We build upon the Black Radical Tradition, the rich body of thought, practice, scholarship, art, literature, music and poetry that emerged from the fight for Black and human liberation. As well, we embrace the heritages of the Asian, African and Latin American anti-colonial thought and practice, as well as the radical and proletarian wing of the European Enlightenment. The Haitian, French, Russian, Chinese and Cuban Revolutions situate our work within the world revolutionary process.
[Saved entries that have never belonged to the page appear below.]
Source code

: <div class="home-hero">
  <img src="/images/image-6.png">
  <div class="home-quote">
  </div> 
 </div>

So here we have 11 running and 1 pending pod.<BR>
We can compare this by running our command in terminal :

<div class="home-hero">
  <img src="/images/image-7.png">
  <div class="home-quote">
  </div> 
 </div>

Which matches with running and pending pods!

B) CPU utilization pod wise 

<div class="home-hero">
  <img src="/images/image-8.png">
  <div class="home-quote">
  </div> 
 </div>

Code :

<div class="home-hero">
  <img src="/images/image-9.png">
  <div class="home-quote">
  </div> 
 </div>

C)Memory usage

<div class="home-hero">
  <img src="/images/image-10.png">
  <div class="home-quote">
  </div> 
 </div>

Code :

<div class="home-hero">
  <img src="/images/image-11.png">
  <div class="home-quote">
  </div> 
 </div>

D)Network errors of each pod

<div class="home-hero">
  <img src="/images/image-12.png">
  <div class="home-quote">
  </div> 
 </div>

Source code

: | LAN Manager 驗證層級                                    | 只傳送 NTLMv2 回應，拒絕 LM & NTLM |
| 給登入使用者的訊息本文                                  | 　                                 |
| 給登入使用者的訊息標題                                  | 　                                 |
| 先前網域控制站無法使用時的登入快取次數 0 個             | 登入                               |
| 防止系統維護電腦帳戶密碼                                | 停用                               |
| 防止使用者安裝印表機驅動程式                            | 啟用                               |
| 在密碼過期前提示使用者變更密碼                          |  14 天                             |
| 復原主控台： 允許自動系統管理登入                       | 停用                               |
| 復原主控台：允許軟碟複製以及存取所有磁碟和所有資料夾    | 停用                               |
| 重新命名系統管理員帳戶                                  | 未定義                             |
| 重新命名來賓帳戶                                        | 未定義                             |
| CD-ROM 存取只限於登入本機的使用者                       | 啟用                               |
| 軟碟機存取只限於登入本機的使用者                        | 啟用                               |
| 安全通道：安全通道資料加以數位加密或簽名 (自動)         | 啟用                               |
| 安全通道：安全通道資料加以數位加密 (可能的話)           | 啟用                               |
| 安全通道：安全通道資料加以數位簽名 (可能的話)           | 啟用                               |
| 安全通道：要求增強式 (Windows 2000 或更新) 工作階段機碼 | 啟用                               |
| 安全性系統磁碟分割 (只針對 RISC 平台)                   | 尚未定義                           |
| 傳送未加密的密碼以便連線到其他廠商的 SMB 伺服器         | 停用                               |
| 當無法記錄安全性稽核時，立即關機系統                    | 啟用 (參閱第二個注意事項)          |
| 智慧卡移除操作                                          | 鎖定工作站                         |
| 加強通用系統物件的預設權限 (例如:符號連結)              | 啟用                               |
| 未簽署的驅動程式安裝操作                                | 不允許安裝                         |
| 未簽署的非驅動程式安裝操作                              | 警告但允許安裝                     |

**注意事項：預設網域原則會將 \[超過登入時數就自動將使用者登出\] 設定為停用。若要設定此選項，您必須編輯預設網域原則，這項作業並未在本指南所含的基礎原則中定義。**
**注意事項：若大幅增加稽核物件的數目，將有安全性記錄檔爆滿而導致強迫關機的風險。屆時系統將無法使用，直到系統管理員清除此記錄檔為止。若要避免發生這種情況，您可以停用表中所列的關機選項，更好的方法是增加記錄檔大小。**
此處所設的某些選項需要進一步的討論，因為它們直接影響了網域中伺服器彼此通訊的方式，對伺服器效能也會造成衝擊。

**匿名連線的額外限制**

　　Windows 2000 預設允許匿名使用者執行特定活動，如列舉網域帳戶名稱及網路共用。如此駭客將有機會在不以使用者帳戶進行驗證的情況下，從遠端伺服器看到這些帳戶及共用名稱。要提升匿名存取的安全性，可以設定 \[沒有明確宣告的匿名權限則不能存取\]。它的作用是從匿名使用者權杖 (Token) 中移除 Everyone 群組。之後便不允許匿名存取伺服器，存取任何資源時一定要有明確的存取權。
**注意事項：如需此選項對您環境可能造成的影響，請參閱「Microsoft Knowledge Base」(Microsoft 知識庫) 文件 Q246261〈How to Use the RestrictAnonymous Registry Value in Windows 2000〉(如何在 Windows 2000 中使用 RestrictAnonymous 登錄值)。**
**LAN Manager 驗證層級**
The celebration of our fifth year is dedicated to looking forward. In this moment of a general crisis of the system and of ideological and political uncertainty; hence, the ideological and political education of the people is paramount. And as part of the process of radical social change the people must be equipped with knowledge of their situation, it causes, who benefits from their plight and what can be done to free them and produce a better life for them and their children. Like Frantz Fanon we believe that spontaneous action is a starting point for people’s movements, but not an end point. For the people to become the agents of their liberation they must be armed with ideas, theories and worldviews that reflect their experiences and with organizing strategies and tactics that reflect their interests. We are both realist and optimists. The people’s capacity to free themselves inspires our optimism.
At last, we dedicate this conference to the heroic legacy of Comandante Fidel Alejandro Castro Ruz, leader of the Cuban Revolution. His revolutionary example will forever inspire us as we go forward to meet new challenges.